▸ **Stored items**

-- Opening Marker --

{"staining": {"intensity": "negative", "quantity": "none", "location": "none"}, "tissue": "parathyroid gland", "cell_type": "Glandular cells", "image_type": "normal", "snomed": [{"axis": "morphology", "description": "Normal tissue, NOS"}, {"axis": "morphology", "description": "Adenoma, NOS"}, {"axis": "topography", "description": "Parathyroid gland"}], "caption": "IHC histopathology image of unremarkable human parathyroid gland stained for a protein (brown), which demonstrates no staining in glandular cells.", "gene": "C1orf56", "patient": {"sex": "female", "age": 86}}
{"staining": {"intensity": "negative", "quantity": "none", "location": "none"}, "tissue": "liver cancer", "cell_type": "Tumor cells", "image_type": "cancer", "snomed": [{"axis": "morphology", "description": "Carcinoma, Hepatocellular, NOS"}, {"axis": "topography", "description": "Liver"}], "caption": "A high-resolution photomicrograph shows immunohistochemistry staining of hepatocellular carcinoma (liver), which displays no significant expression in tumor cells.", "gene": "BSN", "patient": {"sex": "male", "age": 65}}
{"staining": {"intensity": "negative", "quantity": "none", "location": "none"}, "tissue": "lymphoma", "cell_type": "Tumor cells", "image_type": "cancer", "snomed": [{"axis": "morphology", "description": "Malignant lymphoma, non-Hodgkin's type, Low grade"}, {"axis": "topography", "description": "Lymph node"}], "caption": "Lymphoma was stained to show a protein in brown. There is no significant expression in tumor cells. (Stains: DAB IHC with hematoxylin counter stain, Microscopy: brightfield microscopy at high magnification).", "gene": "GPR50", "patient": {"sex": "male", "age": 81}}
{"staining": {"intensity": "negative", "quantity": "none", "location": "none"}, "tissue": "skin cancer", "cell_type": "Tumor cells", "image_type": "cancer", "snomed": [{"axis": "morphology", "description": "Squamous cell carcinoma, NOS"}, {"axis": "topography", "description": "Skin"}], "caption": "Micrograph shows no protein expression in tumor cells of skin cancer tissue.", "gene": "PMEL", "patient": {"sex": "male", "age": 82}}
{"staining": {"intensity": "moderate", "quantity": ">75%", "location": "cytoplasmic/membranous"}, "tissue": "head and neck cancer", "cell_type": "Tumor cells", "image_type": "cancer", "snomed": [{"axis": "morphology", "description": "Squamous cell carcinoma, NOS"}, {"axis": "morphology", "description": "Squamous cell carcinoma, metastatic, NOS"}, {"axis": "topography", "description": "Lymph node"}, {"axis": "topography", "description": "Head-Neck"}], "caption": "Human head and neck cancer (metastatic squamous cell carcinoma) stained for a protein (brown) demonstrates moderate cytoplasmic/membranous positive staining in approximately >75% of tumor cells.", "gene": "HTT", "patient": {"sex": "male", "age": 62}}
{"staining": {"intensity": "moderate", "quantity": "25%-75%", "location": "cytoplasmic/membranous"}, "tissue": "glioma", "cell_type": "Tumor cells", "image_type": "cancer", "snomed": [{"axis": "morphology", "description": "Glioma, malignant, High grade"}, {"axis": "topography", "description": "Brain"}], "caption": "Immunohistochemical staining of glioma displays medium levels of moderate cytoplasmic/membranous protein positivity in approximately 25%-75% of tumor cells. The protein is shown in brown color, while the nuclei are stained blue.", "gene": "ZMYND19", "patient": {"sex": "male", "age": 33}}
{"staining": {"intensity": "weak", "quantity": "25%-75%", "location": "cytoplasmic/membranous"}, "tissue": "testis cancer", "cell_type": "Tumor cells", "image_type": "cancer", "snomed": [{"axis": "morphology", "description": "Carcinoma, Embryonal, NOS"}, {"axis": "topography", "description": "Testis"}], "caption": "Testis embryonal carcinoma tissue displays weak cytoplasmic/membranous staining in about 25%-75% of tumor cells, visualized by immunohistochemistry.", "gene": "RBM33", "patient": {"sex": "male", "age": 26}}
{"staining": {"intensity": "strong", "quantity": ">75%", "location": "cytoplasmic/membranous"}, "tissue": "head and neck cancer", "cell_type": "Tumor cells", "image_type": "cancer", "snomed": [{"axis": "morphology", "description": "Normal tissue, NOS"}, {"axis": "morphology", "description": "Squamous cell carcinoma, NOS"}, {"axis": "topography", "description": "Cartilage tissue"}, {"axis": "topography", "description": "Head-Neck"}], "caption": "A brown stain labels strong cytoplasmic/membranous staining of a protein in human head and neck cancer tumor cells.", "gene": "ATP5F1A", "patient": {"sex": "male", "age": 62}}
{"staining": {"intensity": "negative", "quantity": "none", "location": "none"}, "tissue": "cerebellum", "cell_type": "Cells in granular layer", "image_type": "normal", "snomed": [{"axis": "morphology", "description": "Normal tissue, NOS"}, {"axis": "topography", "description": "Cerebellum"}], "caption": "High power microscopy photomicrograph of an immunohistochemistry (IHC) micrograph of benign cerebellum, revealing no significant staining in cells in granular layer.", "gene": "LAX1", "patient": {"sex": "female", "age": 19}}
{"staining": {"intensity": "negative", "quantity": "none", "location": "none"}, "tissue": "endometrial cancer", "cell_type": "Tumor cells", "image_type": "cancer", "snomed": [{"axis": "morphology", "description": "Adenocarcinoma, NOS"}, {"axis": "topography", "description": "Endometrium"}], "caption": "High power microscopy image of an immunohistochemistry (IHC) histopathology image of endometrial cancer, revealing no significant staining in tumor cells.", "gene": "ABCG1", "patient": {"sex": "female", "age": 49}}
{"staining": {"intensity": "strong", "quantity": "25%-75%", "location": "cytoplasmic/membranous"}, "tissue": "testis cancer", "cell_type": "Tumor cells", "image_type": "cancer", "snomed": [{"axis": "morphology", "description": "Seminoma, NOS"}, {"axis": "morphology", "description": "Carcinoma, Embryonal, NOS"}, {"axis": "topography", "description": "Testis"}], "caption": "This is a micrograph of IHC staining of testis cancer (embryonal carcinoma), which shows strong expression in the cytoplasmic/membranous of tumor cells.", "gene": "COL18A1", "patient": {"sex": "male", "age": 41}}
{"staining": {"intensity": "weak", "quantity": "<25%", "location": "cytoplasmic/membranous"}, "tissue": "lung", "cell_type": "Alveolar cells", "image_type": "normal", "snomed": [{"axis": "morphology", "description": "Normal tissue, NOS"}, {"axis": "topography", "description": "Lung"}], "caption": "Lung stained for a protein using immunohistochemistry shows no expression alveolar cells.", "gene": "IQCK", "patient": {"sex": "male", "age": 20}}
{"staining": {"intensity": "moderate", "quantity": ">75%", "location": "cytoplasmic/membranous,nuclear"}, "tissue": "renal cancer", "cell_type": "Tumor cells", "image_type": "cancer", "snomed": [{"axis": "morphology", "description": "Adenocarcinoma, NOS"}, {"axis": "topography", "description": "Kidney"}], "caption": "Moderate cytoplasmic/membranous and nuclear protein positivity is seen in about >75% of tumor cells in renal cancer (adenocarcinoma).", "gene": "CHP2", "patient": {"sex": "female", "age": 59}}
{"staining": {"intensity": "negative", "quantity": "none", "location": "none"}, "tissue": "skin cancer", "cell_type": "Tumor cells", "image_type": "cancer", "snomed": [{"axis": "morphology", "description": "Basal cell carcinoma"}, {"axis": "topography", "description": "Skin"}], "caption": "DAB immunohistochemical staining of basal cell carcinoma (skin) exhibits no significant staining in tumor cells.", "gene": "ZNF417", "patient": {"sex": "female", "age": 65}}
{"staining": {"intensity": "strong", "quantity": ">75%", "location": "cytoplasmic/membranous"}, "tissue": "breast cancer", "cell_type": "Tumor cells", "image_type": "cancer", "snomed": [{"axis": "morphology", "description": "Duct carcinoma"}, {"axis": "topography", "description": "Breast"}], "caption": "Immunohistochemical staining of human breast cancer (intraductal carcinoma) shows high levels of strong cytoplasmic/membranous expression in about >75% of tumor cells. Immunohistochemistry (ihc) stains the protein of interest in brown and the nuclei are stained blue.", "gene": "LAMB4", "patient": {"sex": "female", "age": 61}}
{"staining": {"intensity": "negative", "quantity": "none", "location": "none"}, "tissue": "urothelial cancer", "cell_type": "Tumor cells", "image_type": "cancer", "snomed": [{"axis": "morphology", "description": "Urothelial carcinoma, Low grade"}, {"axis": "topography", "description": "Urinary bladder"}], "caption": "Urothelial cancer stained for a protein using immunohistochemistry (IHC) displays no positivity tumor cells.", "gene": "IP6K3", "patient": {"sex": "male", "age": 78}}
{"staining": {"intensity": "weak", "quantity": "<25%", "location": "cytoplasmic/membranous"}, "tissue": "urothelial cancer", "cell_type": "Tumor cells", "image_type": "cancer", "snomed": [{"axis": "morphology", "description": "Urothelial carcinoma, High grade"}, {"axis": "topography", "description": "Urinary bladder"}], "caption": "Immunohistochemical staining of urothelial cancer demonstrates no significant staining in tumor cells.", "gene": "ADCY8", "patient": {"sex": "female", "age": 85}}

-- Closing Marker --

▸ **TASK DETAILS**
Only the lines from the first line of the records through the line containing "high-resolution photomicrograph shows" should be repeated, exactly as they appear.

▸ **RESULT OF THIS TASK**
{"staining": {"intensity": "negative", "quantity": "none", "location": "none"}, "tissue": "parathyroid gland", "cell_type": "Glandular cells", "image_type": "normal", "snomed": [{"axis": "morphology", "description": "Normal tissue, NOS"}, {"axis": "morphology", "description": "Adenoma, NOS"}, {"axis": "topography", "description": "Parathyroid gland"}], "caption": "IHC histopathology image of unremarkable human parathyroid gland stained for a protein (brown), which demonstrates no staining in glandular cells.", "gene": "C1orf56", "patient": {"sex": "female", "age": 86}}
{"staining": {"intensity": "negative", "quantity": "none", "location": "none"}, "tissue": "liver cancer", "cell_type": "Tumor cells", "image_type": "cancer", "snomed": [{"axis": "morphology", "description": "Carcinoma, Hepatocellular, NOS"}, {"axis": "topography", "description": "Liver"}], "caption": "A high-resolution photomicrograph shows immunohistochemistry staining of hepatocellular carcinoma (liver), which displays no significant expression in tumor cells.", "gene": "BSN", "patient": {"sex": "male", "age": 65}}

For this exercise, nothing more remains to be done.